We can see that even when we recover the workers, with more memory, we are not able to come back to a performing system. This is likely because we aggregated already quite some data, and are running in some weird timeout and completion/fail loops. This needs further investigation (follow-up).

Chaos Experiment (Pt. 3)

With our third experiment, we want to validate how our load tests perform with some clean state, and workers set up correctly.

Expected

See above.

Actual

With no previous data and stable workers, we seem to be able to reach higher throughput again.

exp3-general

The latency looks fairly similar to our base (weekly) benchmarks. Here again, 99% of PIs need less than 0.25 seconds to complete.

exp3-latency

After a while, the load tests seem to behave similarly to the previous ones, reporting several timeouts and completion rejections.

exp3-jobs

This is degrading the performance completely.

exp3-general-drop

exp3-latency-mess

Our workers seem to report similar issues as before, regarding having a full queue:

13:25:14.684 [pool-4-thread-3] WARN  io.camunda.client.job.worker - Worker benchmark failed to handle job with key 4503599628992806 of type benchmark-task, sending fail command to broker
java.lang.IllegalStateException: Queue full
at java.base/java.util.AbstractQueue.add(AbstractQueue.java:98) ~[?:?]
at java.base/java.util.concurrent.ArrayBlockingQueue.add(ArrayBlockingQueue.java:329) ~[?:?]
at io.camunda.zeebe.Worker.lambda$handleJob$1(Worker.java:122) ~[classes/:?]
at io.camunda.client.impl.worker.JobRunnableFactoryImpl.executeJob(JobRunnableFactoryImpl.java:45) ~[camunda-client-java-8.8.0-SNAPSHOT.jar:8.8.0-SNAPSHOT]
at io.camunda.client.impl.worker.JobRunnableFactoryImpl.lambda$create$0(JobRunnableFactoryImpl.java:40) ~[camunda-client-java-8.8.0-SNAPSHOT.jar:8.8.0-SNAPSHOT]
at io.camunda.client.impl.worker.BlockingExecutor.lambda$execute$0(BlockingExecutor.java:50) ~[camunda-client-java-8.8.0-SNAPSHOT.jar:8.8.0-SNAPSHOT]
at java.base/java.util.concurrent.Executors$RunnableAdapter.call(Executors.java:572) ~[?:?]
at java.base/java.util.concurrent.FutureTask.run(FutureTask.java:317) ~[?:?]
at java.base/java.util.concurrent.ScheduledThreadPoolExecutor$ScheduledFutureTask.run(ScheduledThreadPoolExecutor.java:304) ~[?:?]
at java.base/java.util.concurrent.ThreadPoolExecutor.runWorker(ThreadPoolExecutor.java:1144) ~[?:?

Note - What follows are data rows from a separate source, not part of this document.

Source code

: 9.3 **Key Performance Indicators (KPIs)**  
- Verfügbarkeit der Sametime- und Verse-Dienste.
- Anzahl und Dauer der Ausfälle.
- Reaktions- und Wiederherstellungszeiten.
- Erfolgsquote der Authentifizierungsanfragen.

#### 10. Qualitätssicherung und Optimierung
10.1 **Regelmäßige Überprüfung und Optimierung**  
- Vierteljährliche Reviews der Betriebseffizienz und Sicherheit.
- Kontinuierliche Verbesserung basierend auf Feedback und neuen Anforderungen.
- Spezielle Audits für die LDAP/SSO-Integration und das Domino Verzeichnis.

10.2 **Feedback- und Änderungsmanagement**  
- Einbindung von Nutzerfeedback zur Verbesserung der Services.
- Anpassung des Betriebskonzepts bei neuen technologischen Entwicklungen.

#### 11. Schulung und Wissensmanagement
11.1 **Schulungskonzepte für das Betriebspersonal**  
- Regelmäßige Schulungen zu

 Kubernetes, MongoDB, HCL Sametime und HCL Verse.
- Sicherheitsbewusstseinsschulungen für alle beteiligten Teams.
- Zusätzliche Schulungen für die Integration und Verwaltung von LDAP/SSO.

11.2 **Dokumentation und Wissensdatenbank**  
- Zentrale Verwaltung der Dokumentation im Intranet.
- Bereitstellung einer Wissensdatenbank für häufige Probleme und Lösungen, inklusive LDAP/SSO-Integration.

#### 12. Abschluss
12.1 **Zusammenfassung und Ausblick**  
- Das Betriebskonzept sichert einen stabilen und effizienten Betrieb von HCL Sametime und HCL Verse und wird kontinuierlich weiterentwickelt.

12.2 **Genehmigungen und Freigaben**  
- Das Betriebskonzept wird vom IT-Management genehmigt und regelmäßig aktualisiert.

Right now it seems that the usage of the REST API can impact the general performance of the system (even with the usage of the Job streaming in the workers). As of now it is not clear why, which we have to further investigate and clarify.

Found Bugs

Following issues and follow ups have been noted down

  • REST API usage affects highly general performance of the system
  • REST API observability is missing
  • Clients using the REST API have higher memory usage
  • Worker seem to fail with unexpected error/warning messages when receiving jobs.